Dabei stand die Türkei noch vor drei Jahren kurz vor dem Staatsbankrott. Nach einer schweren Bankenkrise musste sich Ankara damals zu einem radikalen Reformprogramm verpflichten, um an Milliardenkredite des Internationalen Währungsfonds (IWF) zu kommen. Seitdem geht es mit der Wirtschaft steil bergauf. Der Export und die Börse boomen, die Zinsen und die Inflationsraten fallen, die Arbeitslosigkeit geht langsam zurück. Das Wirtschaftswachstum wird in diesem Jahr bei über 10% liegen, für das kommende Jahr werden 5% angepeilt. Wenn die EU der Türkei im Dezember grünes Licht für Beitrittsgespräche gibt, wird zudem ein steiler Anstieg ausländischer Direktinvestitionen erwartet. Diese Entwicklung hat in der türkischen Regierung und in der Wirtschaft für viel Optimismus und Selbstvertrauen gesorgt - und die Neue Lira ist Ausdruck davon.

Trotzdem herrscht bei vielen Türken noch Verwirrung darüber, was das neue Geld eigentlich wert sein wird. Die Straßenumfrage eines türkischen Fernsehsenders, bei der Passanten einige Beträge in Neue Lira umrechnen sollten, ergab teilweise haarsträubende Resultate, weil die Menschen beim Abzug der vielen Nullen durcheinander kamen.

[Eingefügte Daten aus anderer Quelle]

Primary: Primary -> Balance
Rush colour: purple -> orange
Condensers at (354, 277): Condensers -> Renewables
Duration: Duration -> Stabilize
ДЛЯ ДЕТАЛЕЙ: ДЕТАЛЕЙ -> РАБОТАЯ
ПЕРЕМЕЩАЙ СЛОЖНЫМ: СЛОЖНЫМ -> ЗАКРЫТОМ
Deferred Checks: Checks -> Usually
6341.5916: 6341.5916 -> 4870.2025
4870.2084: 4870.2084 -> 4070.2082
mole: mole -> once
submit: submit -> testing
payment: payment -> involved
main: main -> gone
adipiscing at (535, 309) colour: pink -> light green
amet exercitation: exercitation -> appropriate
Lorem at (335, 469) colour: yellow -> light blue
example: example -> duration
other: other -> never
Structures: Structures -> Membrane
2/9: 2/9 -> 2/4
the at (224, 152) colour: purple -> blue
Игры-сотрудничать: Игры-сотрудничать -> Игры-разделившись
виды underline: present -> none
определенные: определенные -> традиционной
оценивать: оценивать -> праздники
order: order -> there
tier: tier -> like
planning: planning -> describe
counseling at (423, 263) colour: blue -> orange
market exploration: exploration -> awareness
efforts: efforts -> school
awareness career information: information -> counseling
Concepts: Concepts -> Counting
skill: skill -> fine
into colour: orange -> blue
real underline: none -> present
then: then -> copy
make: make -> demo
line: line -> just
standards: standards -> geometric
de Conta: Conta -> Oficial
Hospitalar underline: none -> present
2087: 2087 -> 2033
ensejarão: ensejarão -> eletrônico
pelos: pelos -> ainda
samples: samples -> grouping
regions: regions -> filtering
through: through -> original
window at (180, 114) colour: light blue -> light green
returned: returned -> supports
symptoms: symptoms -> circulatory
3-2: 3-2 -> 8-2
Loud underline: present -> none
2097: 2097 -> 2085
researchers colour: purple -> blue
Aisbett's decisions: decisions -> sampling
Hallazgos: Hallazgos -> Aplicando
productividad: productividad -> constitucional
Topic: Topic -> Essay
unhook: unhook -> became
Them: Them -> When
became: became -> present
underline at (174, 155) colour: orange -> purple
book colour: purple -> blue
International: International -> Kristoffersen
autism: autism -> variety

Die Erfahrungen mit der Euro-Einführung in der EU hat in der türkischen Öffentlichkeit zudem die Befürchtung ausgelöst, dass auch die Neue Lira zum "Teuro" werden könnte. Ministerpräsident Recep Tayyip Erdogan und andere Regierungspolitiker betonen immer wieder, es bestehe kein Anlass zur Sorge. Doch die Türken bleiben skeptisch. Als kürzlich die Istanbuler Fährbetriebe den Fahrpreis erhöhten und das mit der leichteren Umstellung auf die Neue Lira begründeten, kommentierte eine Zeitung, die Preistreiberei fange schon vor der Einführung der neuen Währung an.